Clause 67 : Extradition to category 1 territory
152AKAD: Clause 67, page 81, line 33, at end insert-
"(4) When proceeding under this section the judge must consider whether the extradition is barred under section 11, 21 or 25.""
Lord Thomas of Gresford: My Lords, this amendment and the ones grouped with it, which I put forward, are suggested to us by Justice. The proposed amendments to Clauses 67 to 69 deal with a gap in the application of the Extradition Act to circumstances where it is discovered that a person arrested has charges pending or is serving a sentence in the United Kingdom. The current power to defer exists only at the time of the extradition hearing, not before. We welcome the identification of this omission. However, we feel that bars to extradition should be addressed at the point when the request is made, not once the domestic matter has been resolved at some date in the future.
There are, of course, a number of bars to extradition: the requesting country may retain the death penalty or may be guilty of torture; there is a passage of time bar; the crime has already been tried in another country; the defendant suffers from a physical or mental condition through which it would be oppressive or unjust to extradite that person. Those issues should be determined at the time of the request and not left until the defendant is released from whatever period of custody or imprisonment he may be undergoing in this country, because for the whole of his time in prison he will wonder whether the bars that he wishes to put forward will be accepted by the court. If the requesting state wants to pursue the warrant when he is released, it should do so at that point when it can reissue its request to this country, and bars to extradition could be considered at that point.

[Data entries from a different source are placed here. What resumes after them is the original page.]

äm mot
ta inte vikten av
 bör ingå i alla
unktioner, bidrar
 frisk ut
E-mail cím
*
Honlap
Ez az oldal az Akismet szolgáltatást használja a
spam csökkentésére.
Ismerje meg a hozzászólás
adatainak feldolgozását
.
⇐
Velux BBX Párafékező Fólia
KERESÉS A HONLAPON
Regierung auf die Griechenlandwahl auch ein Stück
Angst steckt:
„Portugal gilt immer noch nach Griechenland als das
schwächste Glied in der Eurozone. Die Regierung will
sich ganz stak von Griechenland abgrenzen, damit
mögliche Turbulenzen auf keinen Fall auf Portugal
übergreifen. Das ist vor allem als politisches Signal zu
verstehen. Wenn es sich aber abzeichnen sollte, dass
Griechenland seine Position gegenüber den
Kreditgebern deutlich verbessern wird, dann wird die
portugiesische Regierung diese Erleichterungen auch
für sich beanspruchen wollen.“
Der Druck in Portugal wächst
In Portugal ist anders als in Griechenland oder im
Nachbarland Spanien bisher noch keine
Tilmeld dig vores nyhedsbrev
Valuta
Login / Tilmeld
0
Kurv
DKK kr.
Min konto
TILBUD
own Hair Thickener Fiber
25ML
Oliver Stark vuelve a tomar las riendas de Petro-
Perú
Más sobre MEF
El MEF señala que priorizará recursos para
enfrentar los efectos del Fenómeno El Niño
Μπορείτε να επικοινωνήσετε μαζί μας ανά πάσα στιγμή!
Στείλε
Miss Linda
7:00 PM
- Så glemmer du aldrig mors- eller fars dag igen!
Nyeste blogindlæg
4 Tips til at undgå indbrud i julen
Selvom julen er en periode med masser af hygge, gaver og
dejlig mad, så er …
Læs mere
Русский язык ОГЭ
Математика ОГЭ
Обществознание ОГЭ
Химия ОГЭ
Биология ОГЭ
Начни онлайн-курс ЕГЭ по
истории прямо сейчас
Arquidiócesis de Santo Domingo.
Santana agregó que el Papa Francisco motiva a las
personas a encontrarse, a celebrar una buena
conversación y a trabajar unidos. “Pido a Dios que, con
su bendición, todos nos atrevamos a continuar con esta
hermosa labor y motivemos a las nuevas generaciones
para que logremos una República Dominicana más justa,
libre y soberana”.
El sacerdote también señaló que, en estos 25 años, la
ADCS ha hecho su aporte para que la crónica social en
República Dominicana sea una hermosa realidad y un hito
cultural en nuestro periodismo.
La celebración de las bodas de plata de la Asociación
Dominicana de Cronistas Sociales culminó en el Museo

Our amendment would obligate the judge or the Minister to consider bars or human rights implications at the requesting stage where the current and proposed legislation does not allow them to do so. I beg to move.
Baroness Scotland of Asthal: My Lords, I think I understand the basis on which the noble Lord makes his contention in relation to submissions, but I am afraid that I do not agree with him. In cases where a person who is the subject of an extradition request is serving a sentence in the United Kingdom, the Extradition Act allows a decision to be made about whether extradition should be deferred until the end of that domestic sentence.